======== TEXTAUSZUG

Die Pille ist gar keine Pille. Allerdings ist auch ein Fußball keine Pille und dennoch nennen einige Sprachhumoriker ihn so. Angeblich müssen wir im Leben sehr häufig bittere Pillen schlucken, dabei kennt der Volksmund erstens viele Wege, sie doch ganz problemlos in den richtigen Hals zu bekommen, und zweitens werden sie gar nicht mehr hergestellt.
Das Wort Pille ist abgeleitet von dem lateinischen Ausdruck pilula und bedeutet „Kügelchen“. Ursprünglich handelte es sich bei der Pille um ein annähernd kugelförmiges Arzneimittel, hergestellt aus dem jeweiligen Wirkstoff, einem Bindemittel wie Hefeextrakt und einem Anstoßmittel, etwa Wasser oder Sirup. Die Art der Herstellung hat den Ausdruck „Pillendreher“ geprägt, der heute negativ für Apotheker benutzt wird: Die Stoffe wurden zu einer Knetmasse vermischt, um anschließend mittels eines Pillenabschneiders portioniert und in Form gerollt („gedreht“) zu werden. Im letzten Schritt bekamen die Pillen einen Überzug, um zu verhindern, dass sie in der Dose zusammenkleben.

================
======== DATENSATZAUSZÜGE

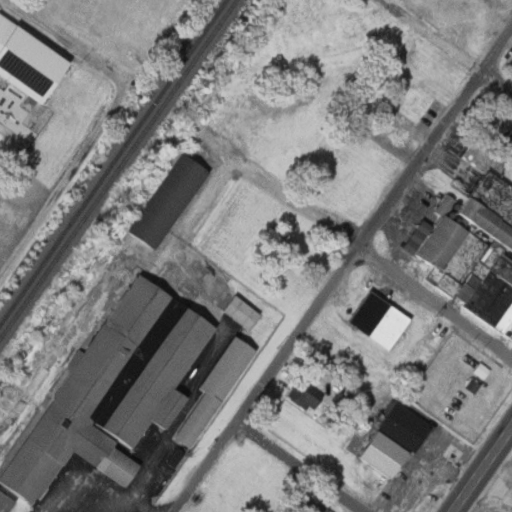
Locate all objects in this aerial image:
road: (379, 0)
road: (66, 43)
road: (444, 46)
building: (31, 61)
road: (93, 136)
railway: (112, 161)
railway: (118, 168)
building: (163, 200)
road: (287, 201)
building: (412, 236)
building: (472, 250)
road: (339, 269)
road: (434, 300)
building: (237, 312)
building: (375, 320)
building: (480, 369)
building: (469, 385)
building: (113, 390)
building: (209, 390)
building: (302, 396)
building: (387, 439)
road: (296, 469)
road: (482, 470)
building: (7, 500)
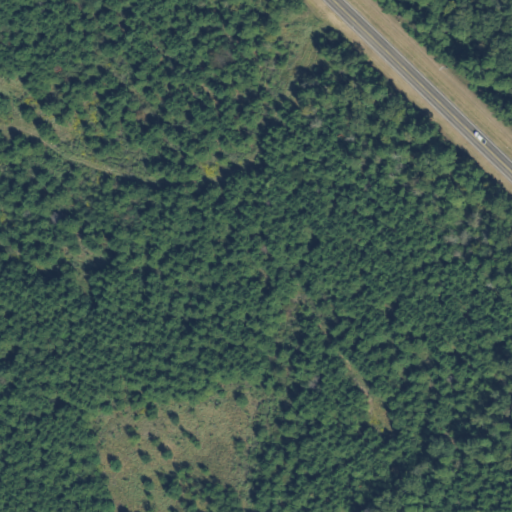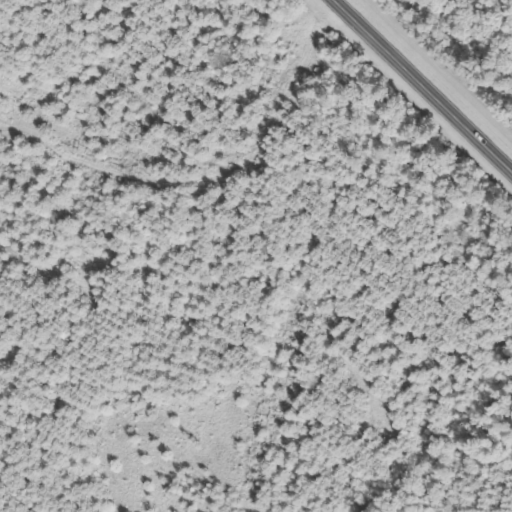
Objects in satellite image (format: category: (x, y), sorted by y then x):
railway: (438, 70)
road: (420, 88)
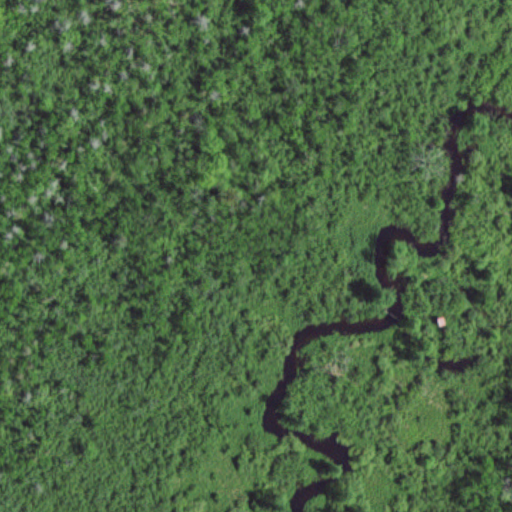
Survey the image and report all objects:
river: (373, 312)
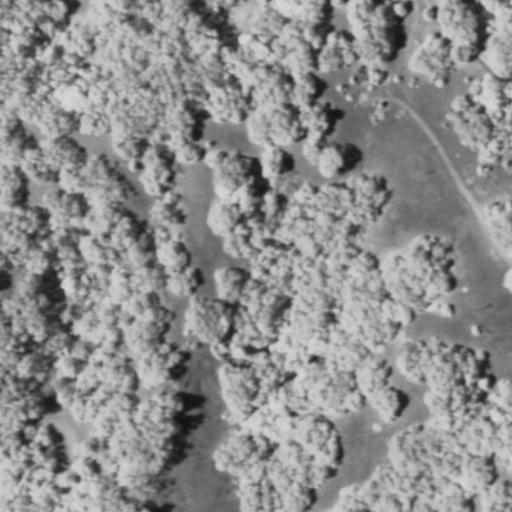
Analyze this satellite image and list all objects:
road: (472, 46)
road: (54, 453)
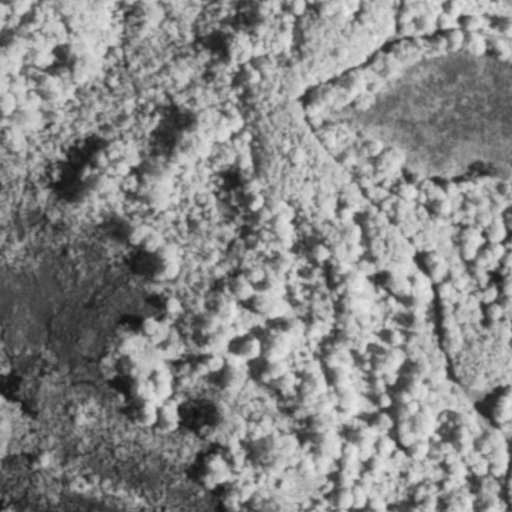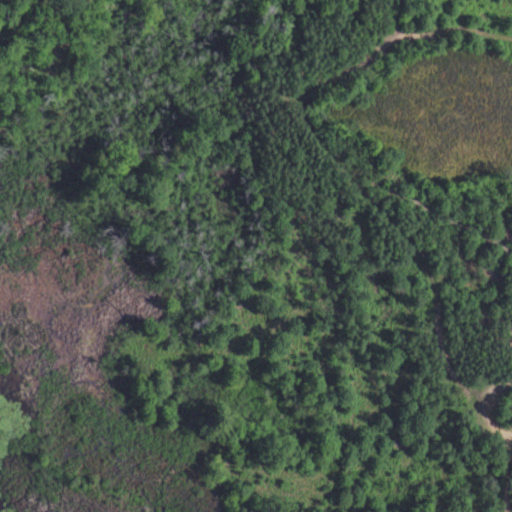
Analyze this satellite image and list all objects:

================

AUFGABE A: Wozu bekamen die Pillen laut dem Text über die Pille im letzten Herstellungsschritt einen Überzug?
AUFGABE B: Fahre mit dem Text über die Pille nach seinem letzten Satz fort.

LÖSUNG A: Damit sie in der Dose nicht zusammenkleben.

LÖSUNG B:
Die Pille ist tot, es lebe die Pille
Heute sind Arzneimittel, die gerne weiterhin als Pillen tituliert werden, einschließlich der Pille zur Empfängnisverhütung, eigentlich Filmtabletten, Kapseln oder Dragées. Echte Pillen werden aufgrund von Hygienemängeln nicht mehr hergestellt. Die verwendeten Hilfsstoffe waren zu anfällig für Bakterienbefall und die Produktion konnte modernen Standards nicht genügen. Hinzu kam eine schlechte Freisetzung des Wirkstoffes durch das Nachhärten der Pillen. Von der Öffentlichkeit kaum wahrgenommen, haben die Pillendreher ausgedreht. Geblieben ist „Pille“ nur als sehr präsenter Ausdruck im deutschen Sprachgebrauch.
Neben der Antibabypille, den Pillendrehern oder der bitteren Pille fürchten wir uns bis heute vor Giftpillen, suchen nach den einzig wahren Glückspillen und landen nicht selten bei den Potenzpillen oder Schmerzpillen, die leider selten Wunderpillen sind. Medikamente jeder Art bewahren wir nach wie vor in Pillenschachteln oder Pillendosen auf. Gegen solche unzeitgemäßen Spracheigenheiten helfen keine Beruhigungspillen.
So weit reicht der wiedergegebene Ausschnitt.